When I was eight years old, my brother got punched in the face. He cried, then I cried, not knowing at all why I was crying. This is my first memory of feeling what someone else was feeling, but I didn’t formally learn until I was 20, sitting in a design classroom, how fundamental empathy is to our lives. I’ve seen how empathy becomes actionable; I have sat before educators who believe practicing human-centered design makes the world a more livable, user-friendly, less chaotic place and have, as a result, dedicated their careers to teaching students from all majors how to use design thinking every day. Now, their efforts continue with me.
I hope to be a design educator for college students, but also for students who are still learning to read. I want to implement design thinking into elementary curriculums and build a generation of students who learn how to use empathy to solve problems all while learning how to do long division and diagram sentences. If we start teaching empathy after nap time, we will shape the most valuable part of our system: people. More understanding people create more understanding systems.

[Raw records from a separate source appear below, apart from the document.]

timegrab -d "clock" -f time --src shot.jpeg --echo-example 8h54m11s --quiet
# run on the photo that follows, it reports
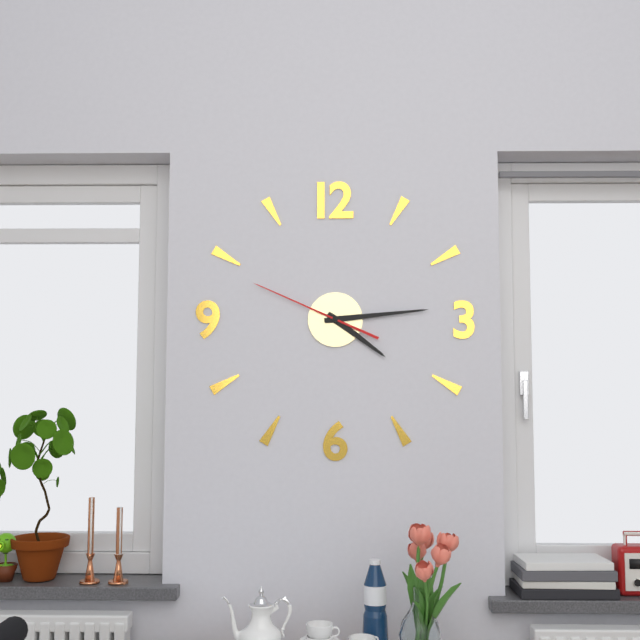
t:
4h14m49s
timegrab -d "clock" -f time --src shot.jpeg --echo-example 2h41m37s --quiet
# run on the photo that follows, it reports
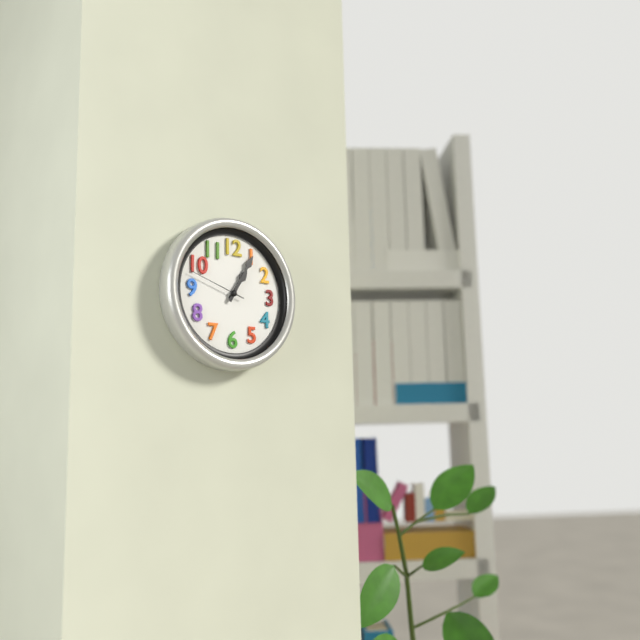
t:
1h05m48s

There is something special within humans that makes us cry when those we love are punched in the face, but if we were taught what that feeling was and how to use it early in our lives, we could sooner begin to understand the circumstances, experiences, and suffering endured by our neighbors and begin solving our world.

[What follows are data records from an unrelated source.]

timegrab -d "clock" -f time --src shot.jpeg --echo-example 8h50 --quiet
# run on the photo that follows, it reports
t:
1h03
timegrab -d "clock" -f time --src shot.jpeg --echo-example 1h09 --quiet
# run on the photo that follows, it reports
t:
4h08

For the past 3 and a half years, I have sat, stood, and listened.
I have sat in classrooms learning how stars die, how adrenaline makes for great dates, and how to curse in Danish. After all that sitting, I stood in front of the classroom, pitching artisanal yogurt ads, presenting my research about educational inequality in Peru, and putting up sticky notes about how we might redesign the future. And while I have sat and stood, I have listened to the hum of conversation and footsteps across our campus, in the heart of Austin, a city with a sound of its own. I have listened to my professors, classmates, and friends, and I’ve learned to listen to myself.

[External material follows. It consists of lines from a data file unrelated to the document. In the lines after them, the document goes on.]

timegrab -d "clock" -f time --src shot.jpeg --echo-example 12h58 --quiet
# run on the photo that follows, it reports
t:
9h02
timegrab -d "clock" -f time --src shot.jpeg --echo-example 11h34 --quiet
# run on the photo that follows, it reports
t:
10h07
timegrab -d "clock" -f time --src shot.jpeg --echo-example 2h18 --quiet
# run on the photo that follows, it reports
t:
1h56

In these moments of sitting, standing, and listening, I’ve been shaped. Sitting in classrooms makes me want to one day walk into them as a professor and teach a class about connecting with others to build better systems. Standing in the middle of an empty street in Austin makes me want to shout, “The city is ours!” and pushes me to make this world of ours a great one. Listening to others when they speak makes me want to keep listening forever in hopes that my life’s work can make them feel heard. Because of these past 3 and a half years, I will continue to sit, stand, and listen, but also speak, teach, connect, play, learn, and love for years to come.